● **Directive 1**
In the records, swap "terminal" for "console" in the lines starting at the one containing "INSTALLATION" and ending at the one containing "sudo rm /usr/bin/bdl". Leave everything else unchanged and give back only those lines.

● **Excerpt provided**

Picturesque fishing villages scatter the Adriatic coast as the sea sparkles in the sunlight. This is the Italian region of Abruzzo, where, in the summer months, sun-seeking tourists flock to fill the beaches. But one morning in 2008, locals awoke to a sight that disturbed this picture-postcard scene. “We saw from the coast a small platform sticking out of the sea. An abomination. We went together, started asking the authorities and made our voices heard,” says Enrico Gagliano to Investigate Europe. What he saw was an oil platform put in place to explore one of the largest oil fields in the Mediterranean, Ombrina Mare.
Within months, along with others, Gagliano founded the “No Triv” (no extraction) movement. Soon, the protest grew, finding support in the 10 regional councils. In March 2015, more than 60,000 people took the streets of Lanciano in protest. Just months later, the Italian government banned oil drilling within 12 nautical miles of the coast. It was the end of the Ombrina Mare project.
The environmental movement cheered. But not everyone was happy. The British oil company Rockhopper, which had bought the oil field, sued the Italian state, invoking an international investment protection agreement that few have heard of: the Energy Charter Treaty.
The Energy Charter Treaty (ECT) was hammered out in 1994 by some countries mainly from the EU and Central Asia. Today, it has over 50 signatories. The treaty enables companies to claim billions in compensation from states before international arbitration tribunals if they feel unfairly treated by the states’ energy or climate policies. Hearings under the ECT don’t take place in national courts but in courts of international arbitration. For instance, the case between the UK-based company Rockhopper and the Italian State is currently being heard in the US capital, Washington DC. The public rarely has access to these tribunals, making them appear as shadow courts.
The treaty was once intended to protect energy investments in countries with new and not yet stable democracies. There are 136 known ECT disputes from the last 20 years, between investors and states, with 107 from just the past 10 years. In 74% of these cases, it is an investor from the EU that has sued an EU member state. This is a situation that EU member states could have foreseen, says Markus Krajewski, legal scholar at the University of Erlangen-Nuremberg, who describes the treaty as a “historical mistake”.
The treaty could now become a problem for EU states that have committed to ambitious climate targets. Soon, the number of cases — such as the Rockhopper one — could rise steeply. Just a few weeks ago, the German energy company RWE sued the Dutch state for €1.4bn in response to the Dutch government’s decision to phase out all coal power by 2030. The EU (plus Switzerland and the UK) has committed to cutting almost all greenhouse gas emissions by 2050. Based on data from Global Energy Monitor and Oil Change International, Investigate Europe have, for the first time, calculated that investments in fossil infrastructure that are partly or wholly foreign-owned (and so protected by the ECT) amount to the enormous sum of €344.6bn. Three-quarters of the protected fossil infrastructure are gas and oil fields (€126 bn) and pipelines (€148 bn).

● **Material shown**
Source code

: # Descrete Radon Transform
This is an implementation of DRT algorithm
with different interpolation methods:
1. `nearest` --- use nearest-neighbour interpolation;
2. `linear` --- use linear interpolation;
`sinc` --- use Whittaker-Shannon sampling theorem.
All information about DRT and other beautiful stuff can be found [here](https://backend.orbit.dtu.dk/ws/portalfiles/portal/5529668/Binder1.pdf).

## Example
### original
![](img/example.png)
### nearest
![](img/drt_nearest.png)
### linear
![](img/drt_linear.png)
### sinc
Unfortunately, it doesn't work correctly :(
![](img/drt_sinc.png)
--
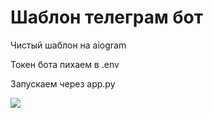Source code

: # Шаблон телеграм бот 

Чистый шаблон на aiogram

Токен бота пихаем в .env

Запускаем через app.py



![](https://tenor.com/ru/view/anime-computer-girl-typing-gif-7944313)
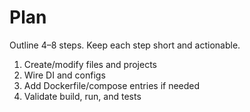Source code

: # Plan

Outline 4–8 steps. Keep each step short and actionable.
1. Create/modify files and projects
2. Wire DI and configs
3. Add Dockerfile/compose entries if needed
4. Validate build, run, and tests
* * *
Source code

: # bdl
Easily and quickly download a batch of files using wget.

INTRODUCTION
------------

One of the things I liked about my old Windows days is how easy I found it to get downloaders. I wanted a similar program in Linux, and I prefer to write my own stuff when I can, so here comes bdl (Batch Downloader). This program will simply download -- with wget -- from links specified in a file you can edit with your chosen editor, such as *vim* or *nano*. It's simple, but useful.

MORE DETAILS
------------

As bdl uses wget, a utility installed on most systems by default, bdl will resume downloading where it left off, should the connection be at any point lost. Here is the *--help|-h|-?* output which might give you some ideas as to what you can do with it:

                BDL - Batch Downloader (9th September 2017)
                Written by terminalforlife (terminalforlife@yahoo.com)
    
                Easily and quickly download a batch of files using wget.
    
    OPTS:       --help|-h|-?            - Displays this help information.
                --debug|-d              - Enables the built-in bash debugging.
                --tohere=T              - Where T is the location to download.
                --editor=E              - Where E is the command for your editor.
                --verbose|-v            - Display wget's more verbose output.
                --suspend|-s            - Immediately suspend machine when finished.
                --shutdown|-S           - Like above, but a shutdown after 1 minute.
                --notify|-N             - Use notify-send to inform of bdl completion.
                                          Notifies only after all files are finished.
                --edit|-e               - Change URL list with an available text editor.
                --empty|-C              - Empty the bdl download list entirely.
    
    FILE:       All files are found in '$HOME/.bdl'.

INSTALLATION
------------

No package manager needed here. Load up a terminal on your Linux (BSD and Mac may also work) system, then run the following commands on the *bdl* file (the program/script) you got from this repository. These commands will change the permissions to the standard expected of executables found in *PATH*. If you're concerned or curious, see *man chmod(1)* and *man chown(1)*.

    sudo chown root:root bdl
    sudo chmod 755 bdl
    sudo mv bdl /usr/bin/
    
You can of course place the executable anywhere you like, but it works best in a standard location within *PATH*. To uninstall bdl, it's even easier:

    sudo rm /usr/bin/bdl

● **Directive 2**
Do the following statements agree with the text on the Energy Charter Treaty? Answer yes or no for each, quoting the words from the text that decide it.
(a) The treaty was worked out in 1994 by countries mainly from the EU and Central Asia.
(b) The Rockhopper case against the Italian state is being heard in an Italian national court.
(c) In most known treaty disputes, the investor bringing the claim against an EU member state comes from outside the EU.

● **Answer space 1**
INSTALLATION
------------

No package manager needed here. Load up a console on your Linux (BSD and Mac may also work) system, then run the following commands on the *bdl* file (the program/script) you got from this repository. These commands will change the permissions to the standard expected of executables found in *PATH*. If you're concerned or curious, see *man chmod(1)* and *man chown(1)*.

    sudo chown root:root bdl
    sudo chmod 755 bdl
    sudo mv bdl /usr/bin/
    
You can of course place the executable anywhere you like, but it works best in a standard location within *PATH*. To uninstall bdl, it's even easier:

    sudo rm /usr/bin/bdl

● **Answer space 2**
(a) Yes: "The Energy Charter Treaty (ECT) was hammered out in 1994 by some countries mainly from the EU and Central Asia."
(b) No: "the case between the UK-based company Rockhopper and the Italian State is currently being heard in the US capital, Washington DC."
(c) No: "In 74% of these cases, it is an investor from the EU that has sued an EU member state."